**Description of the task**.
Answer these questions about the text on hope and ordinary things below:
1. What labels does the text say we put on our relief?
2. Who knitted the pair of socks given to Pablo Neruda?
3. Where does the old cat sit?
++++ Excerpted text
How we find hope is as important as hope itself. How we find hope is how we find our resilience – be it from a reality that breeds hope or hope born out of strife with reality. And when we find hope, we put our relief in little containers called words and mark them with aristocratic labels like Panacea, Nostrum, Elixir, Theriac, Catholicon – the ‘cure-all’ for all our woes and afflictions! Whatever makes us hopeful also simplifies our existence for us. Finding simplicity in the muck and mire is about as close as we are ever going to get with the sacred.
Pablo Neruda’s friend, Maru Mori once knitted a pair of socks herself and gifted them to him. He immortalized its value in ‘Ode to my socks’ ending it with “The moral of my ode is this: beauty is twice beauty and what is good is doubly good, when it is a matter of two socks made of wool in winter.” John Koenig in Dictionary of Obscure Sorrows – a compendium of invented words for emotions we all feel but have no names for- picked up on ‘Maru Mori’ and defined it as ‘the heartbreaking simplicity of ordinary things’ –
“Most living things don’t need to remind themselves that life is precious. They simply pass the time. An old cat can sit in the window of a bookstore, whiling away the hours as people wander through. Blinking calmly, breathing in and out, idly watching a van being unloaded across the street, without thinking too much about anything. And that’s alright. It’s not such a bad way to live.
So much of life is spent this way, in ordinary time. There’s no grand struggle, no sacraments, no epiphanies. Just simple domesticity, captured in little images, here and there. All the cheap little objects. The jittering rattle of an oscillating fan; a pair of toothbrushes waiting in a cup by the sink. There’s the ragged squeal of an old screen door, the dry electronic screech of a receipt being printed, the ambient roar of someone showering upstairs. And the feeling of pulling on a pair of wool socks on a winter morning and peeling them off at the end of the day. These are sensations that pass without a second thought. So much of it is barely worth noting.
But it all still happened. All those cheap and disposable experiences are no less real than anything in our history books, no less sacred than anything in our hymnals. Perhaps we should try keeping our eyes open while we pray, and look for the meaning hidden in the things right in front of us: in the sound of Tic Tacs rattling in a box, the throbbing ache of hiccups, and the punky smell that lingers on your hands after doing the dishes. Each is itself a kind of meditation, a reminder of what is real.
We need these silly little things to fill out our lives, even if they don’t mean all that much. If only to remind us that the stakes were never all that high in the first place. It’s not always life-and-death. Sometimes it’s just life —and that’s alright”.
Manufactured hopes, manufactured words, manufactured poetry…….
++++++++
++++ Data extract
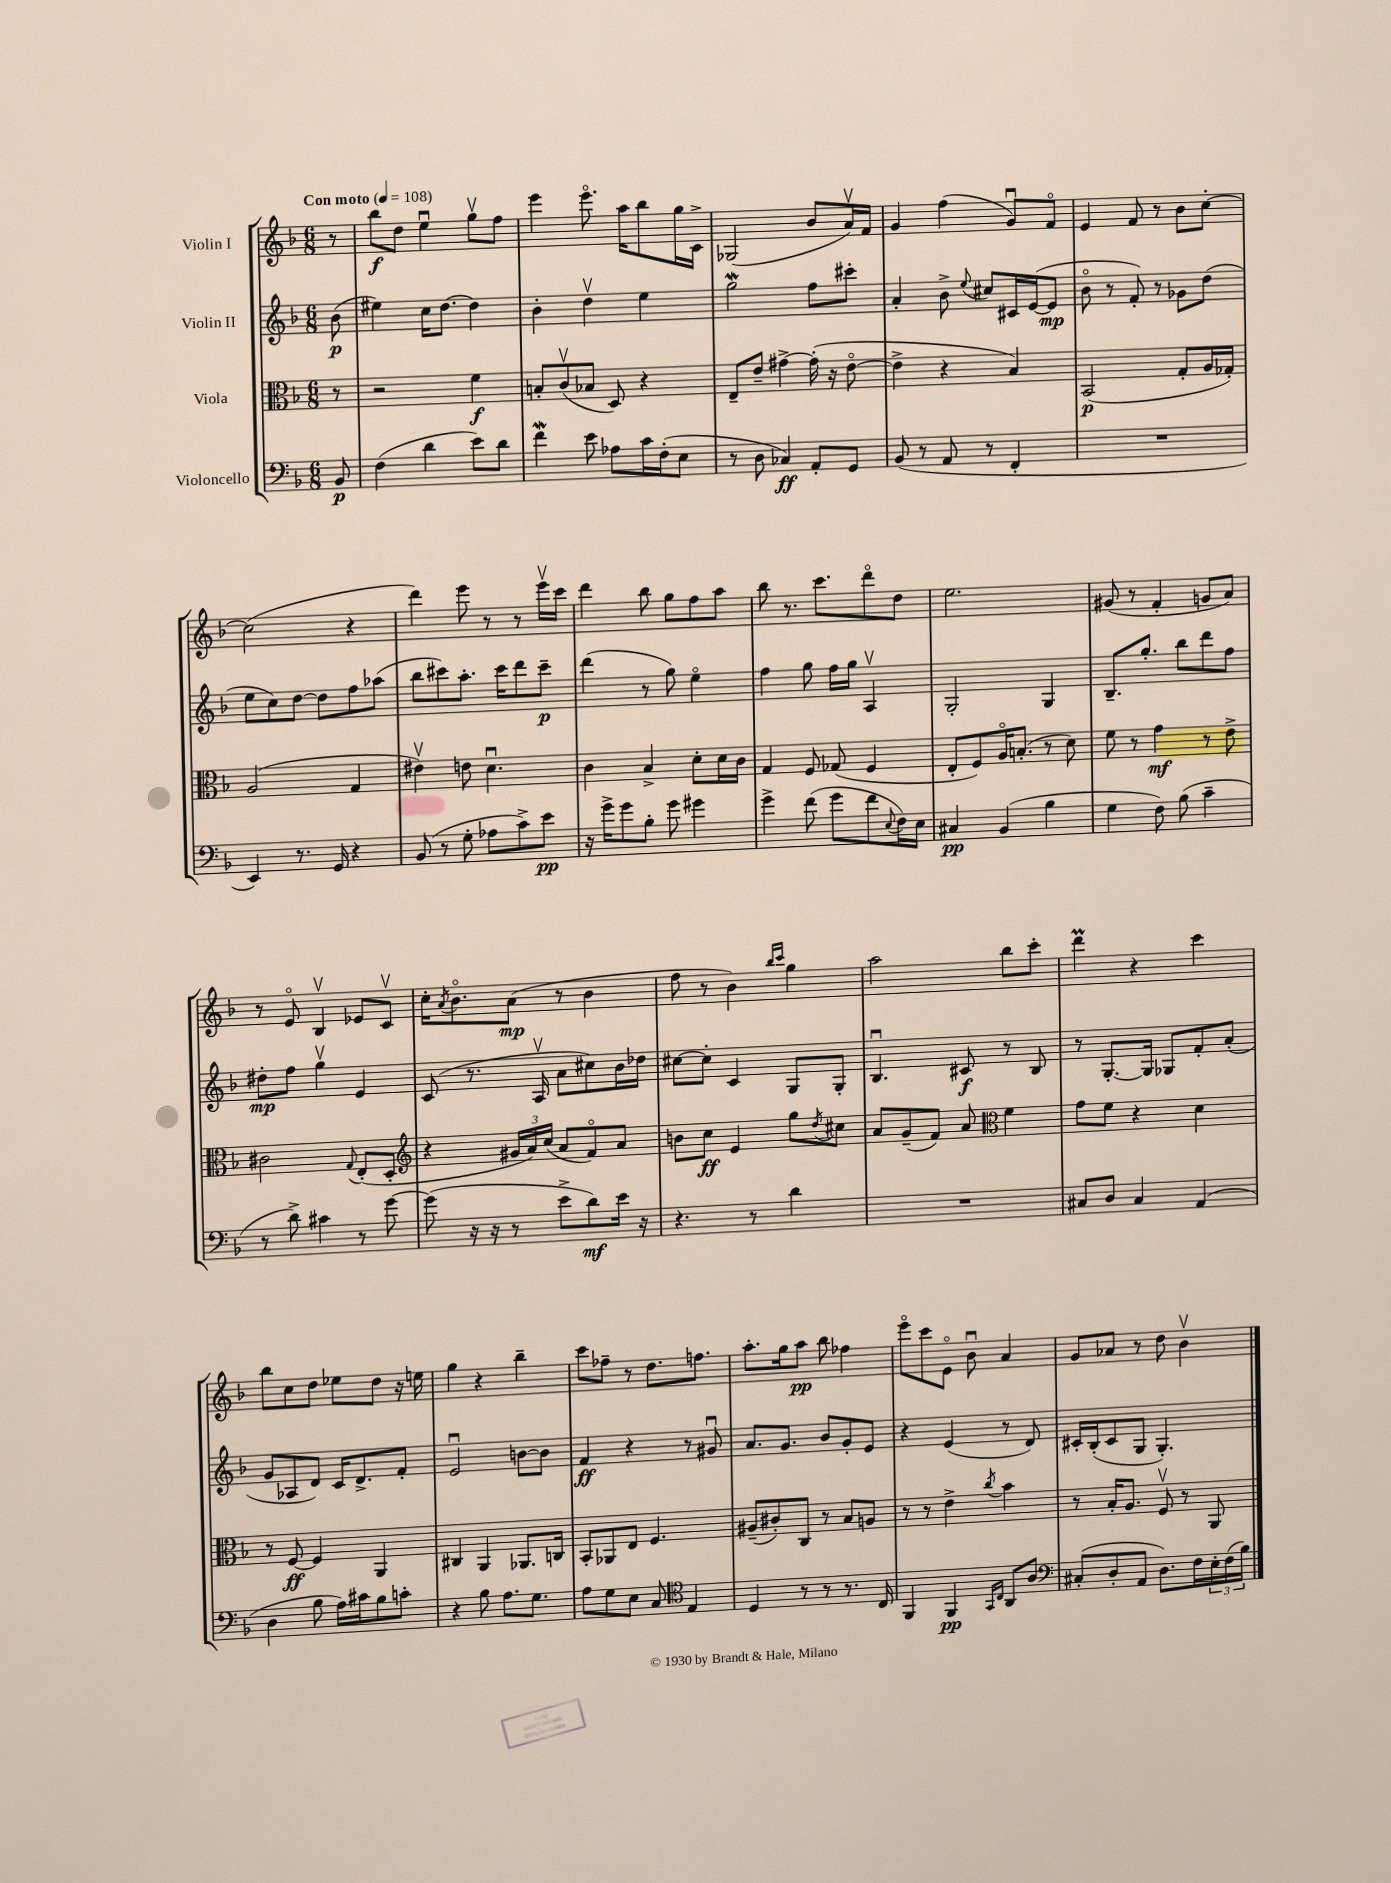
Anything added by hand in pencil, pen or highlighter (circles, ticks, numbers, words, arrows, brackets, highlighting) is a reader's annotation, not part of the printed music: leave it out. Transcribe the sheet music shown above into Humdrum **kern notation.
++++++++
**Finished exercise**.
1. Panacea, Nostrum, Elixir, Theriac and Catholicon.
2. Maru Mori.
3. In the window of a bookstore.